This website uses two different interface designs - one for desktops and one for the iPad.
To update my website for viewing on an iPad, I could have removed the mouse over effects while only making minor changes to the look of the interface. Instead, I decided to completely overhaul the homepage to create an interface which better accomodates the "finger touch" aspect of the iPad.
The first image below is from the desktop version of this website and shows a flyout menu which appears in response to the mouse hovering over the Games link. The second image is from the iPad version which shows two easily tappable icons which appear in response to a single tap on the Games link.
On the internal pages of this website, the fly out menu navigation bar was also designed to react to a single tap event on the iPad.
Since finger tapping is less accurate than mouse clicking, there is greater separation between links in the iPad interface than in the desktop interface.
This is an old project dating from around the year 2000.

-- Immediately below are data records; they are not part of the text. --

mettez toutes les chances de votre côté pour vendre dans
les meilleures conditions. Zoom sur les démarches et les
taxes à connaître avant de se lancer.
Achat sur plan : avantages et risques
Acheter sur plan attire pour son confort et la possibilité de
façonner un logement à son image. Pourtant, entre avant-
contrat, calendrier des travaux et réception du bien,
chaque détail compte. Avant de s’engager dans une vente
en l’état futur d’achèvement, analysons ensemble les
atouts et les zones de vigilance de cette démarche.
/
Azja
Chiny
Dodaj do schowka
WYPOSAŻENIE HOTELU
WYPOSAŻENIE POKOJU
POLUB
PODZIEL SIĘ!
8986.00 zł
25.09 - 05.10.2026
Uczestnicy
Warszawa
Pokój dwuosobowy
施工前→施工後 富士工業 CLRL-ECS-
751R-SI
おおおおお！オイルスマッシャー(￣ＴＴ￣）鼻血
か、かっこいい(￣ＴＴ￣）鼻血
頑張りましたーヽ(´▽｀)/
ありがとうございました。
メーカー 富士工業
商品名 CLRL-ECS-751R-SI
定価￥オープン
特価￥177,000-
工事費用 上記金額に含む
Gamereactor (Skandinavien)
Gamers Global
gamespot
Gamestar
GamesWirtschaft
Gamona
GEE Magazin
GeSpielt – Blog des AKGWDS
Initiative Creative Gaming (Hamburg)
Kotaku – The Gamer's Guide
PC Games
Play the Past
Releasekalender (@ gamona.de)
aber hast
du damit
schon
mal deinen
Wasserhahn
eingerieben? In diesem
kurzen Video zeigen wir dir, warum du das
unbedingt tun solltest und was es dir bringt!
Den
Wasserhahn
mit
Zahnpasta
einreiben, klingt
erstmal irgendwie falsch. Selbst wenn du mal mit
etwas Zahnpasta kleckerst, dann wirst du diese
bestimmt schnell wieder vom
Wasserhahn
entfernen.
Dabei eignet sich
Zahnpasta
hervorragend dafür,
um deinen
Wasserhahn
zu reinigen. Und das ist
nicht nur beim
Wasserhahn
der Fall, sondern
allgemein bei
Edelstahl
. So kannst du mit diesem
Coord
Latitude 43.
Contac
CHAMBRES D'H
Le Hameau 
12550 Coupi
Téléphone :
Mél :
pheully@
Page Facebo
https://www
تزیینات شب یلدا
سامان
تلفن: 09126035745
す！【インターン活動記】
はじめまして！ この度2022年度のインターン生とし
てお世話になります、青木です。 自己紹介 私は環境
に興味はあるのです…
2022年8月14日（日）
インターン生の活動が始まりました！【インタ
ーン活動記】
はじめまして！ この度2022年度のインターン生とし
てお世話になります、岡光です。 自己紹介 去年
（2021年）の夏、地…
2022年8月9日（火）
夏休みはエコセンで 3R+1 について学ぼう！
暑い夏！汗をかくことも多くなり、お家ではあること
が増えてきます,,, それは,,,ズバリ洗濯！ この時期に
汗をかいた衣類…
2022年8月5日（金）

Locus Medicus is a technical writing company specializing in creating documents for a wide range of topics within the pharmaceutical industry. The goal of this website was to enable a visitor to quickly scan through various groupings of a large number of manuscript titles and summaries without having to wait for remote server delays when switching between various subject categories.
A three level fly-out menu system is used to select and display subsets of the manuscript titles. Clicking on one of the more than 160 titles will display the title's corresponding summary information.
Document summaries will eventually contain links to full manuscripts to be displayed in a pop-up window. Access to the manuscripts will be password protected.
This web page has an Easter Egg - clicking on the LM caduceus logo while holding down the CTRL key will display all of the Locus Medicus short titles. This is the same effect as clicking on "All Projects" at the bottom of the left column.
Sample Manuscript Access:
Work started on this website in 2001 (and ended around 2005), when speckled backgrounds were still popular. The design follows the general format used by opera singers for online resumes that was standard at the time. The size of each webpage was kept to a short enough length to accommodate easy printing.
Since some hiring groups (especially impoverished arts organizations) were using older PCs with out-dated browsers, special attention was paid to maintaining backward compatibility with Netscape 4, which still had an ~ 10% market share in 2001. Custom CSS formatting files were prepared for each of the four main browsers: Internet Explorer, Netscape, Mozilla, and Opera.
Selective jpeg compression was applied to Ms. Thomas's photos to facilitate fast download times, with each webpage taking an average time of four seconds to load over a 56K modem. Selective jpeg compression is a technique which allows one to apply varying amounts of compression to different regions of an image.